REQUIRED WORK:
Transcribe word for word the part of the passage below on Colorado's study of racism in state policy, starting with "History Colorado is" and going on through "word-of-mouth, Cooper said.".

Co-sponsor Herod said that’s not the only way Black people can be harmed.

“I think there's a big question about if we need this study at all specifically because Colorado has never had slavery. But unfortunately, that is not the only impetus for racism to have been embedded in our laws in Colorado,” she said. 

“We had members of the KKK in the highest office here as governor, but also within the state legislature. We've had redlining in Colorado, meaning that Black people couldn't live in certain neighborhoods. And that is a racist policy that was put in place to ensure that we weren't able to build the wealth of our white neighbors. There are a lot of places where we know racism exists or has existed in policy and in practice. We're looking at areas like housing, like education, like criminal justice and things like even obtaining credit and small business ownership to see what we can do as a state to ensure that people do have the equal opportunity to succeed.” 

History Colorado is actively looking to hire someone to manage the study researchers.

“We started the first rounds of interviews of those from people across our country, people outside of the United States – internationally – who want to do this work because of how historic it is,” said Cooper, Executive Director of Collaborative Healing Initiative within Communities (CHIC), the key advocate for the study.

Involved with 15 preliminary interviews, Cooper said she’s read the backgrounds of the applicants: one candidate is an expert in the historical cost of Ku Klux Klan-related harms in Detroit; others include labor, law, archival and forensic researchers – one of them applying from Germany. Although the job is no longer posted, it appeared on History Colorado’s website, but likely gained momentum through word-of-mouth, Cooper said.

Sade Cooper
Courtesy of Sade Cooper
Sade Cooper, Co-Founder and Chief Executive Officer of Collaborative Healing Initiatives within Communities, CHIC.

GIVEN INFORMATION:
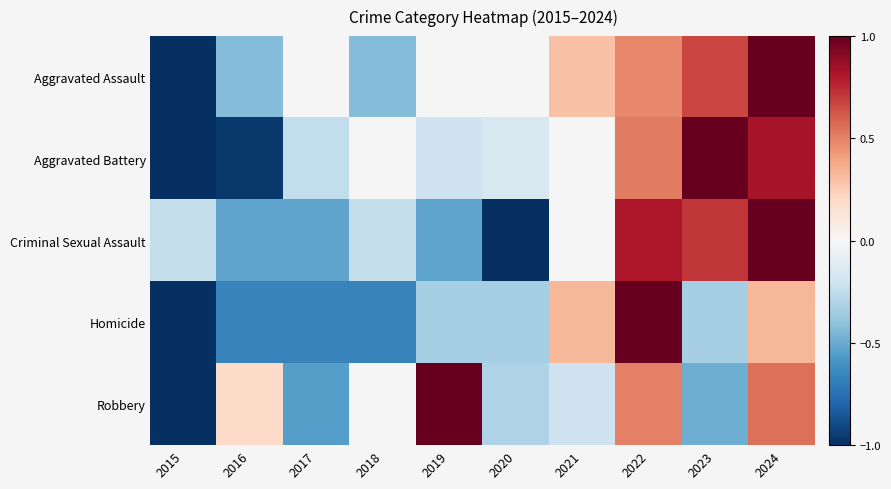

What is the average value of the Homicide series?

-0.2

SOLUTION TO THE PROBLEM:
History Colorado is actively looking to hire someone to manage the study researchers.

“We started the first rounds of interviews of those from people across our country, people outside of the United States – internationally – who want to do this work because of how historic it is,” said Cooper, Executive Director of Collaborative Healing Initiative within Communities (CHIC), the key advocate for the study.

Involved with 15 preliminary interviews, Cooper said she’s read the backgrounds of the applicants: one candidate is an expert in the historical cost of Ku Klux Klan-related harms in Detroit; others include labor, law, archival and forensic researchers – one of them applying from Germany. Although the job is no longer posted, it appeared on History Colorado’s website, but likely gained momentum through word-of-mouth, Cooper said.